- [Extracto del documento]:
---*---

El tercer momento lo marca la guerra. Primero despacio, con las guerrillas del Ejército de Liberación Nacional (ELN), las Fuerzas Armadas Revolucionarias de Colombia (FARC) y después con contundencia, con los paramilitares en alianza con el ejército.  Durante el periodo de la guerra, las estrategias de lucha por la tierra y el territorio cambiaron: ahora, se trataba de la vida, de la libertad, de la autonomía. Dice la gente, que las guerrillas llegaron buscando un respaldo logístico y operativo para transitar por el corredor estratégico de Chiriguaná: y aunque por allí pasaron, los jóvenes y en general la comunidad no “aceptó su sistema”- Decían que luchaban por nosotros, por el pueblo, pero nunca nos hablaron de nuestros problemas, del tema de tierras, de las sabanas, de la pobreza: no vimos ahí las soluciones que necesitábamos, sólo sus intereses de guerra y negocio.

---*---

- [Datos proporcionados]:
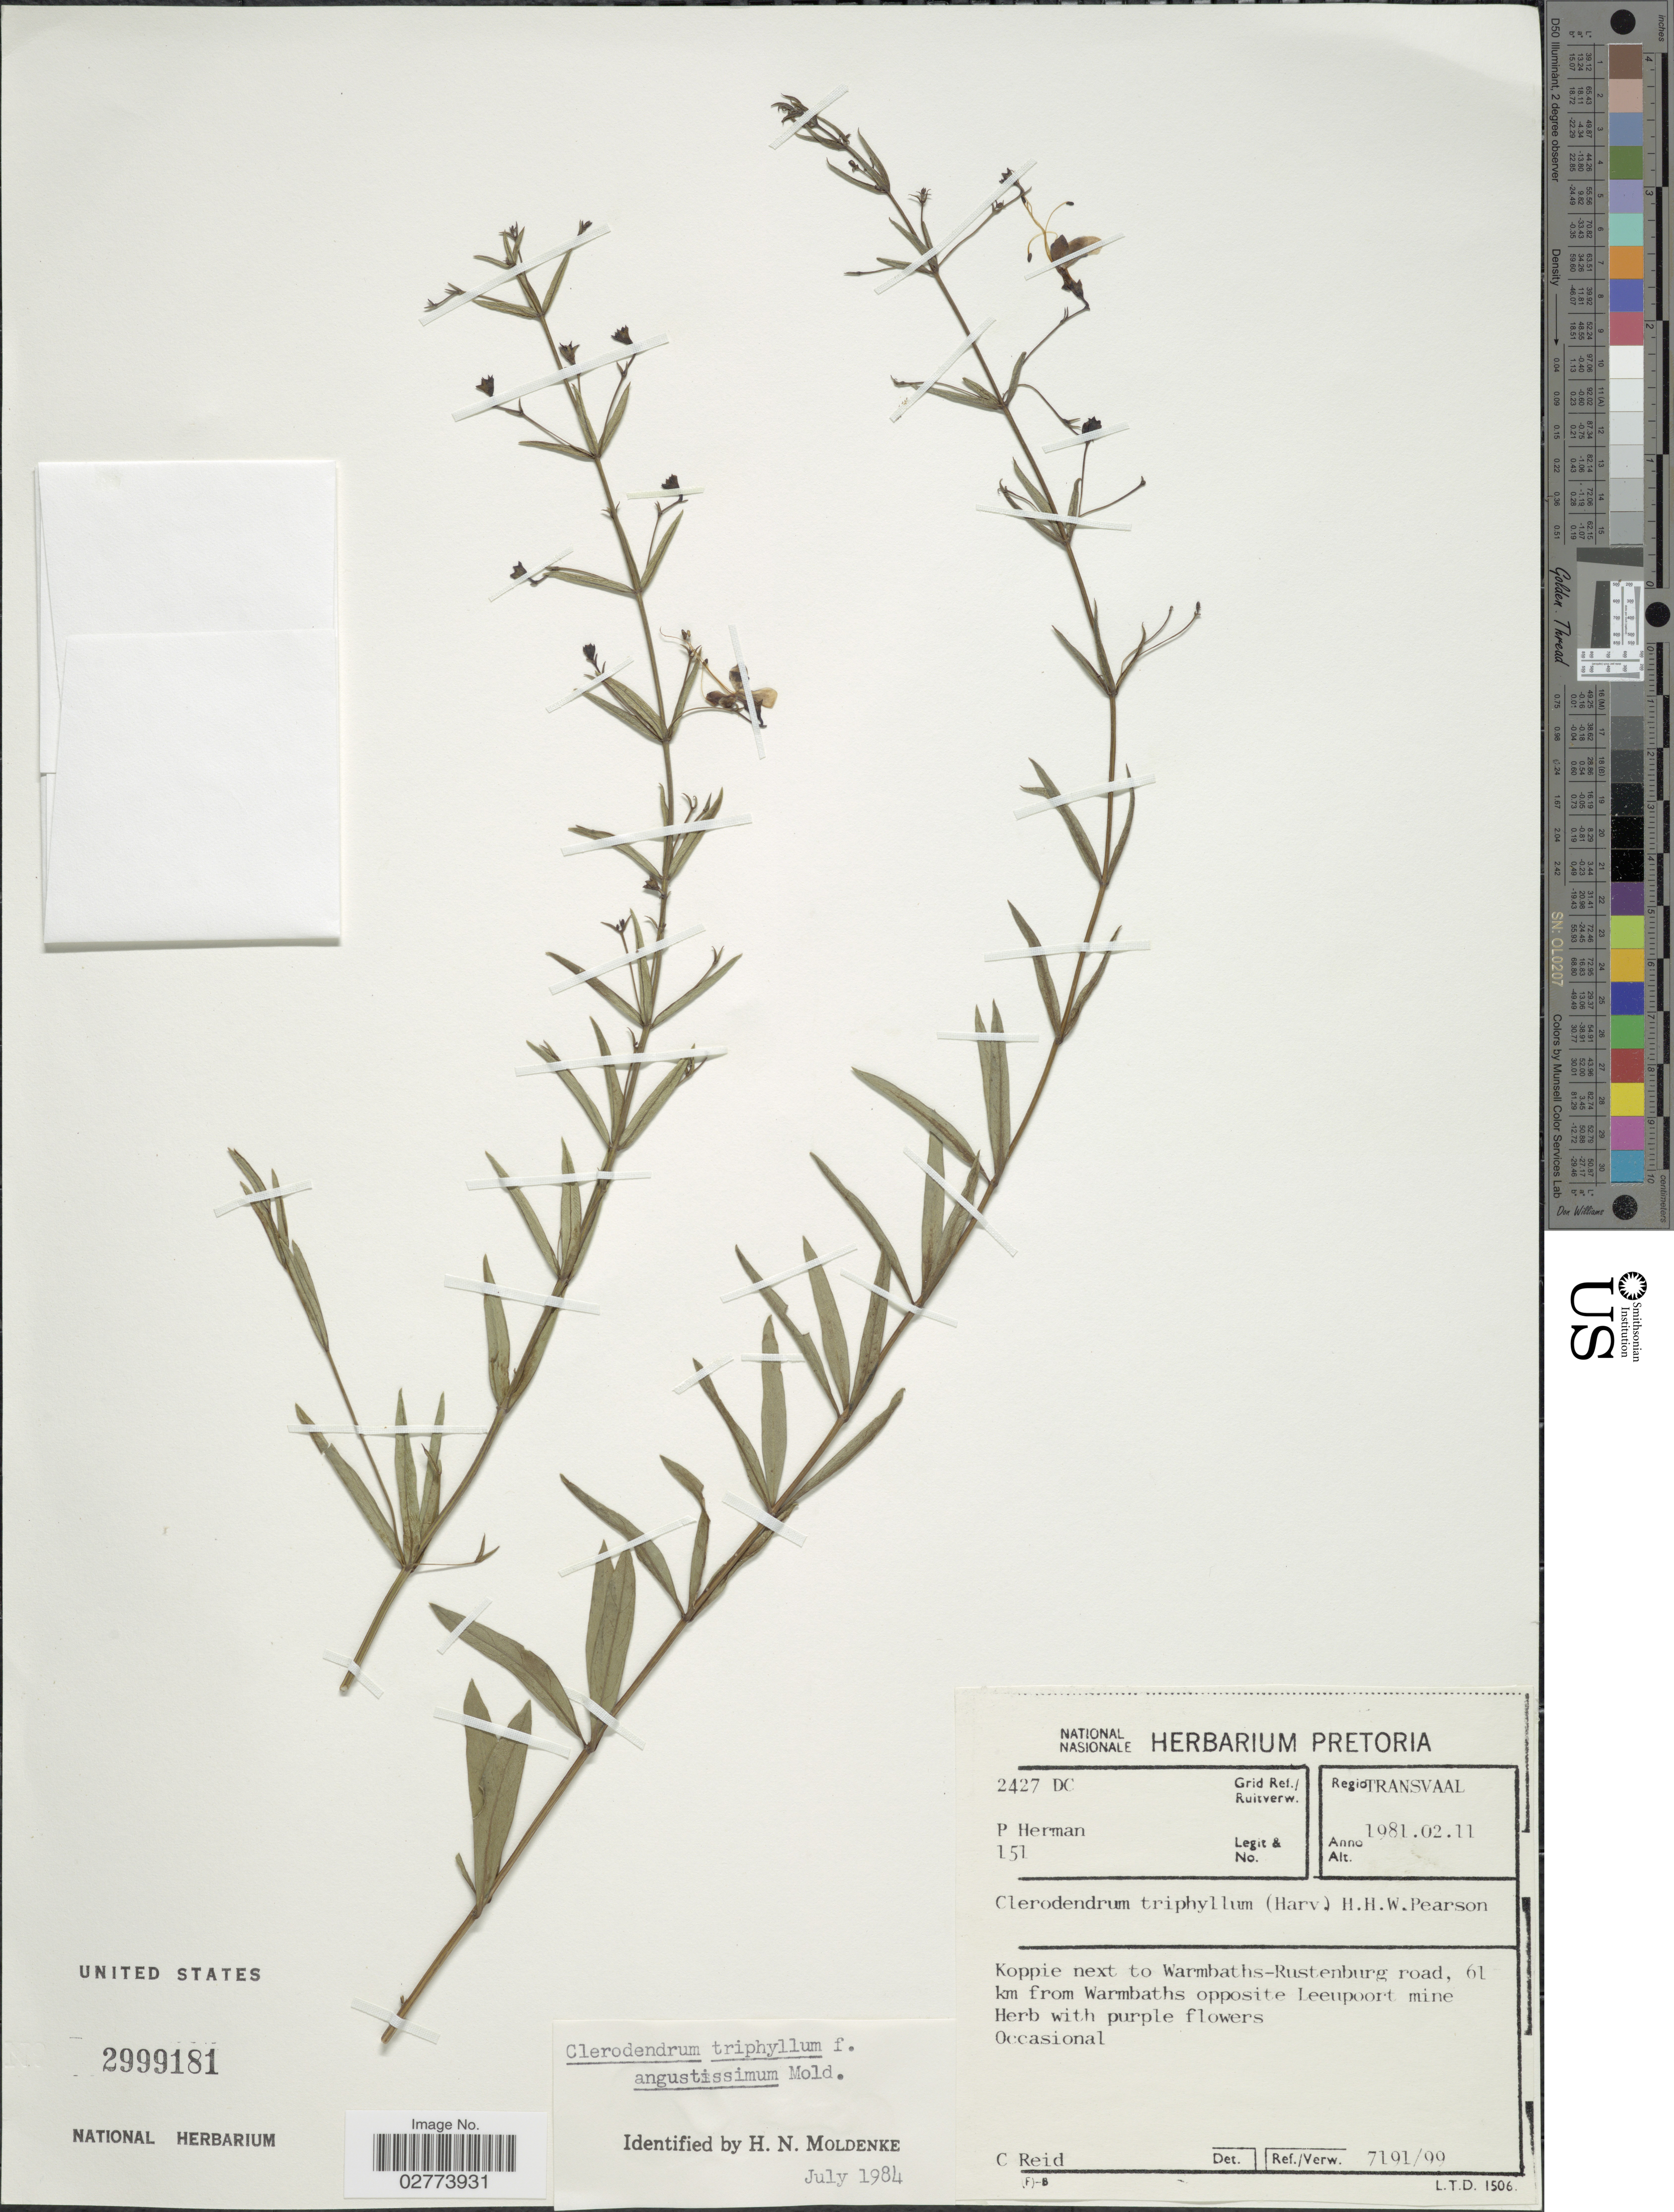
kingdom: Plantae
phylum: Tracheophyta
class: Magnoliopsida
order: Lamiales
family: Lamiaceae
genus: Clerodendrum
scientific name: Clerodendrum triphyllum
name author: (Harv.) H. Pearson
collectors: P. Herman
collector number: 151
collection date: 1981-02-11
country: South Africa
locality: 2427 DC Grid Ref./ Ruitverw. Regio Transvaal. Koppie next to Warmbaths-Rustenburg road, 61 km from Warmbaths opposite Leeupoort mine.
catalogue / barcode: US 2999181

---*---

- [Enunciado]:
Reproduce sin cambios el pasaje del extracto sobre la guerra y la lucha por la tierra, comenzando en "El tercer momento" y terminando en "guerra y negocio.". Los datos proceden de una fuente distinta.

- [Respuesta escrita]:
El tercer momento lo marca la guerra. Primero despacio, con las guerrillas del Ejército de Liberación Nacional (ELN), las Fuerzas Armadas Revolucionarias de Colombia (FARC) y después con contundencia, con los paramilitares en alianza con el ejército.  Durante el periodo de la guerra, las estrategias de lucha por la tierra y el territorio cambiaron: ahora, se trataba de la vida, de la libertad, de la autonomía. Dice la gente, que las guerrillas llegaron buscando un respaldo logístico y operativo para transitar por el corredor estratégico de Chiriguaná: y aunque por allí pasaron, los jóvenes y en general la comunidad no “aceptó su sistema”- Decían que luchaban por nosotros, por el pueblo, pero nunca nos hablaron de nuestros problemas, del tema de tierras, de las sabanas, de la pobreza: no vimos ahí las soluciones que necesitábamos, sólo sus intereses de guerra y negocio.